Formé à Boston le 5 mai 1915, ce syndicat a pour but d'exploiter des usines de pâtes mécaniques ou chimiques au Canada et de réserver la transformation du papier aux usines américaines. Font partie du regroupement industriel la Compagnie de Pulpe de Chicoutimi, The St. Lawrence Pulp and Lumber, une compagnie de New York qui opère une usine de pâte chimique à Pabos en Gaspésie, ainsi que la Tidewater Paper Mills, qui possède une usine de papier à Brooklyn, New York. Après la fin de la Première guerre mondiale, Dubuc mène l'offensive en Angleterre en s'associant au Ludgate Pulp and Paper Syndicate.

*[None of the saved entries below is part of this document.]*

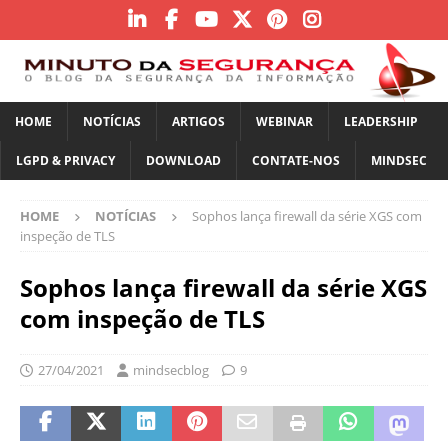
HOME
NOTÍCIAS
ARTIGOS
WEBINAR
LEADERSHIP
LGPD & PRIVACY
DOWNLOAD
CONTATE-NOS
MINDSEC
HOME
NOTÍCIAS
Sophos lança firewall da série XGS com
inspeção de TLS
Sophos lança firewall da série XGS
com inspeção de TLS
27/04/2021
mindsecblog
9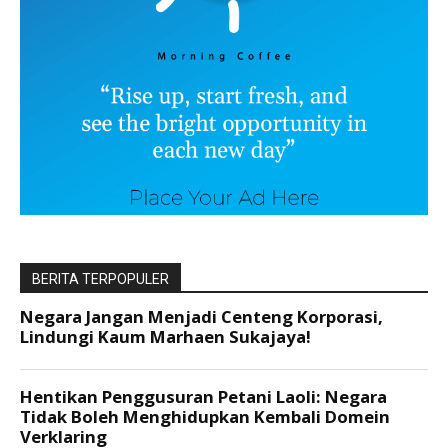
BERITA TERPOPULER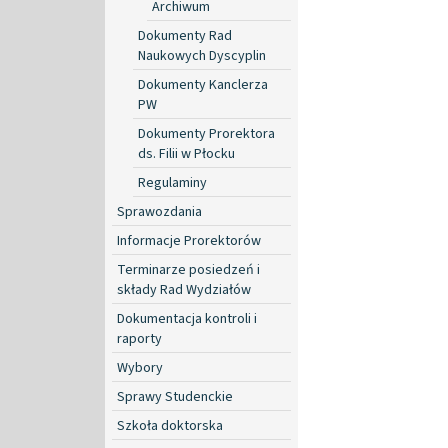
Archiwum
Dokumenty Rad
Naukowych Dyscyplin
Dokumenty Kanclerza
PW
Dokumenty Prorektora
ds. Filii w Płocku
Regulaminy
Sprawozdania
Informacje Prorektorów
Terminarze posiedzeń i
składy Rad Wydziałów
Dokumentacja kontroli i
raporty
Wybory
Sprawy Studenckie
Szkoła doktorska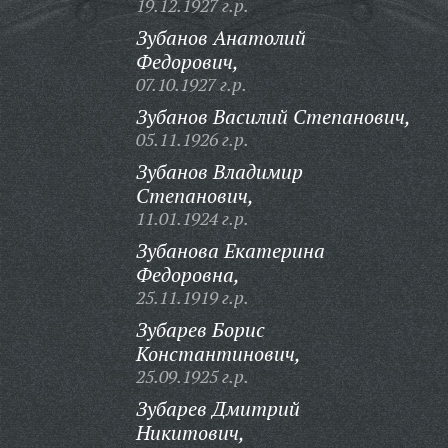
19.12.1927 г.р.
Зубанов Анатолий
Федорович,
07.10.1927 г.р.
Зубанов Василий Степанович,
05.11.1926 г.р.
Зубанов Владимир
Степанович,
11.01.1924 г.р.
Зубанова Екатерина
Федоровна,
25.11.1919 г.р.
Зубарев Борис
Константинович,
25.09.1925 г.р.
Зубарев Дмитрий
Никитович,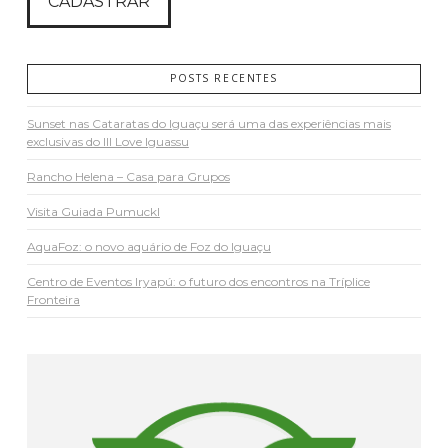
POSTS RECENTES
Sunset nas Cataratas do Iguaçu será uma das experiências mais
exclusivas do III Love Iguassu
Rancho Helena – Casa para Grupos
Visita Guiada Pumuckl
AquaFoz: o novo aquário de Foz do Iguaçu
Centro de Eventos Iryapú: o futuro dos encontros na Tríplice
Fronteira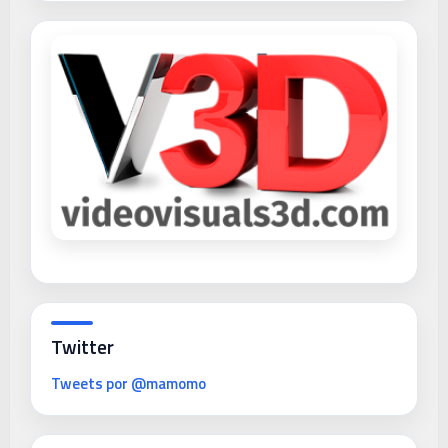
Twitter
Tweets por @mamomo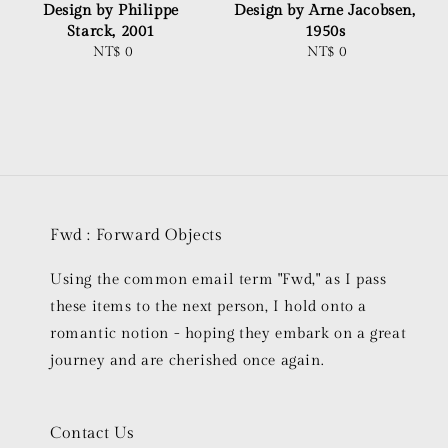
Design by Philippe
Design by Arne Jacobsen,
Starck, 2001
1950s
NT$ 0
Regular
NT$ 0
Regular
price
price
Fwd : Forward Objects
Using the common email term "Fwd," as I pass
these items to the next person, I hold onto a
romantic notion - hoping they embark on a great
journey and are cherished once again.
Contact Us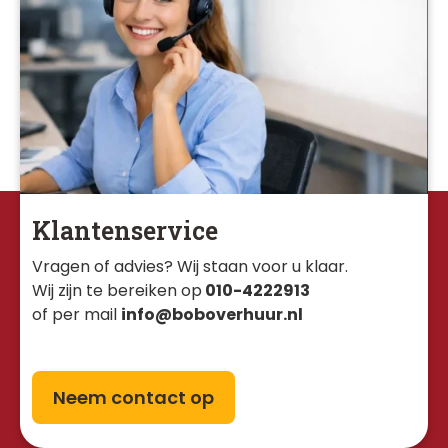
Klantenservice
Vragen of advies? Wij staan voor u klaar. 
Wij zijn te bereiken op
010-4222913
of per mail
info@boboverhuur.nl
Neem contact op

Dubuc suit en tout point sa stratégie. Il trouve des capitaux pour élargir sa production de pâte et il raffermit ses marchés d'exportation. Il évite volontairement d'accomplir le virage technologique du papier, car celui-ci lui apparaît trop coûteux et par conséquent trop risqué.
      
L'échec de Dubuc peut être attribué aux difficultés qu'il a de trouver du capital, ce qui le condamne à produire de la pâte plutôt que du papier. Avec la crise qui sévit après la guerre, les papetières peuvent plus facilement exploiter de nouveaux marchés alors que les usines de pâtes, qui dépendent d'autres papetières pour leur survie, sont soumises à rude épreuve.
      
Enfin, dans cette élite capitaliste et industrielle, Dubuc reste un marginal parce qu'il définit sa stratégie en dehors des grands courants provinciaux ou nationaux. Il privilégie l'association directe avec les Anglais ou les Américains. Pendant ce temps, l'industrie canadienne évolue inéluctablement vers des usines mieux intégrées autour de la production du papier. En réalité, Dubuc garde ses distances vis-à-vis les industriels canadiens. Même en région, il ne peut qu'être perçu avec appréhension par un William Price qui veut redonner à l'entreprise familiale tout l'ascendant qu'elle a connu au 19e siècle.
 
 
Bibliographie :

Girard, Camil et Normand Perron. Histoire du Saguenay–Lac-Saint-Jean, Québec, Institut québécois de recherche sur la culture, 1989. 665 p.